BEGIN Text segment

I hope someone can find the time to help me with this. I am building a server farm, and I want to use a combination of servers mainly built on the dual Athlon MP Tyan Tiger Mother board with 4 512ddr ram registered chips. I want to use SCSI hard drives in a raid 1 combination. I plan to get dual 36 gig Seagate Cheetah 15k rpm drives and have them mirror each other in case one fails. I also want dual power supplies.

I have several questions and also requests for general advice and guidance.

1. How do I get a raid card and a scsi adapter to work together? If I have to plug the hardrives into the scsi adapter, how in the heck to I hook them up to the raid card too? Or do I buy a raid card with SCSI built in it? I have no idea, so if someone can just pick out the two best cards and explain how I hook them up, you will save me a huge headache and help me sleep better at night.

2. One server will act as the backup component and will be active on the internal network, but inactive on the web. I want to use dual athlons and get a case with 10+ bays and stick 10 Western Digital 100gig harddrives for a total of 1 terabyte. I have read some things that make me think hooking up 10 IDE drives to one motherboard won't be as easy as it sounds. I have heard that the cable can only be so long before it won't work, and that most motherboards can handle the many ide devices. I don't need a whole lot of processing power since the site won't act as a server, only a storage medium. Bluntly, how do I hook up ten Western Digital 100gig harddrives to a single motherboard? Do I need a power supply bigger than 300w if I will have that many drives? HELP!!!!!

What is better.... ASP or Coldfusion????


Thanks everyone!
 
holy crap...well i cant help ya with either of those... but those are some big ass setups yer going for 🙂 good luck
 
<<1. How do I get a raid card and a scsi adapter to work together? If I have to plug the hardrives into the scsi adapter, how in the heck to I hook them up to the raid card too? Or do I buy a raid card with SCSI built in it? I have no idea, so if someone can just pick out the two best cards and explain how I hook them up, you will save me a huge headache and help me sleep better at night.>>

You get a RAID card with SCSI built in. The best ones, well I'm not too heavily into raid but Adaptec makes a good line of RAID cards as does Mylex. You might want to take a look into which model would best suit your needs.

END Text segment
BEGIN Dataset section

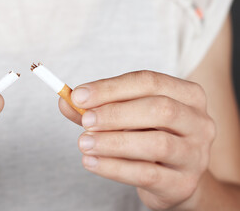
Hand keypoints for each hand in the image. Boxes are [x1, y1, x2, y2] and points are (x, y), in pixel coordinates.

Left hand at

END Dataset section

Work instructions:
1. In the server farm post, which two makers does the reply name as producing good RAID cards?
2. Repeat the server farm post word for word, starting at "2. One server" and ending at "ASP or Coldfusion????".
You can complete this without the listing.

Activity answers:
1. Adaptec and Mylex.

2.
2. One server will act as the backup component and will be active on the internal network, but inactive on the web. I want to use dual athlons and get a case with 10+ bays and stick 10 Western Digital 100gig harddrives for a total of 1 terabyte. I have read some things that make me think hooking up 10 IDE drives to one motherboard won't be as easy as it sounds. I have heard that the cable can only be so long before it won't work, and that most motherboards can handle the many ide devices. I don't need a whole lot of processing power since the site won't act as a server, only a storage medium. Bluntly, how do I hook up ten Western Digital 100gig harddrives to a single motherboard? Do I need a power supply bigger than 300w if I will have that many drives? HELP!!!!!

What is better.... ASP or Coldfusion????